Topic The professional rule
Inlining — JVM C2 inlines ≤35 B always, ≤325 B if hot; megamorphic sites break it. -XX:+PrintInlining
Inlining — Go Cost ≤80 budget; defer/recover/closures block it; PGO raises hot budgets. -gcflags='-m'
Inlining — Python None. Every call = frame + global lookup, tens of ns. dis to see the cost
Extract till you drop True for clarity; false in CPython hot loops and Go defer/budget cases
Stepdown rule Chunking that respects ~4-chunk working memory (Cowan); read top-down, descend on demand
Pure functions Push effects to the edges; functional core, imperative shell. Local mutation that doesn't escape is still pure
CQS Default yes; violate only for atomicity (pop, CAS, getAndIncrement) or benevolent caching
Ousterhout Functions should be deep (functionality ≫ interface); avoid shallow once-called helpers
Hot path No defer in loops; caller-supplied buffers; small structs by value; hoist lookups; profile-driven
Error shape Return/Result for expected failure; exception/panic for exceptional; one shape per layer

Summary

The professional view of functions is the empirical one. "Small functions" is excellent advice that rests on a single fact — that hot small functions are usually inlined away — and that fact holds strongly in HotSpot, partially in Go (within the inline budget, no defer), and not at all in CPython. Decompose freely for clarity everywhere comprehension dominates; benchmark before decomposing inside the hottest loops.

The cognitive case for decomposition is real (chunking against a ~4-item working-memory ceiling, the stepdown narrative), but it has a counter-cost: each boundary is a jump the reader must traverse to see detail. Ousterhout's "deep module" gives the tiebreaker — extract only when the result hides more than the interface it adds.
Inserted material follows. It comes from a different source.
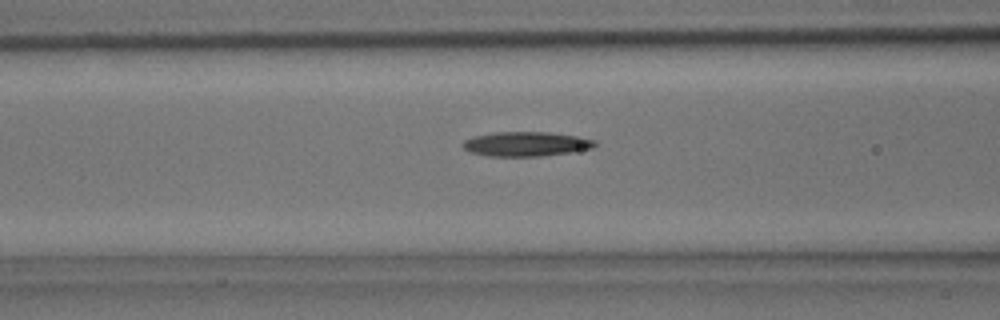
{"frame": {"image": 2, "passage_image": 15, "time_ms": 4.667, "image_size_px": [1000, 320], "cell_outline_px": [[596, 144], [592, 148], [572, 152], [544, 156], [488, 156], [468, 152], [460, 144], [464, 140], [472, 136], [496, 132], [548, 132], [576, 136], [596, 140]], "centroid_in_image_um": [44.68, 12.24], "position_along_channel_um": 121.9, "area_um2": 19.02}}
Keep the core pure for testability and reasoning, push effects to the edges, and respect Command-Query Separation as a default while allowing its principled exceptions for atomicity and benevolent caching. Choose one error shape per layer and match it to whether failure is expected or exceptional. Above all, let a profiler and the runtime's actual inlining rules — not a line-count maxim — draw the line between "extract for clarity" and "fuse for speed."

Further Reading

  • Robert C. Martin, Clean Code (2008), Ch. 3 "Functions" — the small-functions / stepdown / "extract till you drop" canon.
  • John Ousterhout, A Philosophy of Software Design (2nd ed., 2021) — deep modules, shallow functions, the critique of over-decomposition.
  • Bertrand Meyer, Object-Oriented Software Construction (2nd ed., 1997) — origin of Command-Query Separation.
  • Nelson Cowan, "The magical number 4 in short-term memory" (Behavioral and Brain Sciences, 2001) — working-memory chunk capacity.
  • Gary Bernhardt, "Boundaries" / "Functional Core, Imperative Shell" (2012 talk) — purity at the edges.
  • HotSpot Wiki / Aleksey Shipilëv's JVM Anatomy Park — inlining, escape analysis, layout under the JIT.
  • The Go Blog, "Profile-guided optimization" (Go 1.21+) and cmd/compile inlining notes — the inline budget and PGO.
  • Python docs — dis, and PEP 659 (specializing adaptive interpreter, 3.11+) — CPython call cost and its reduction.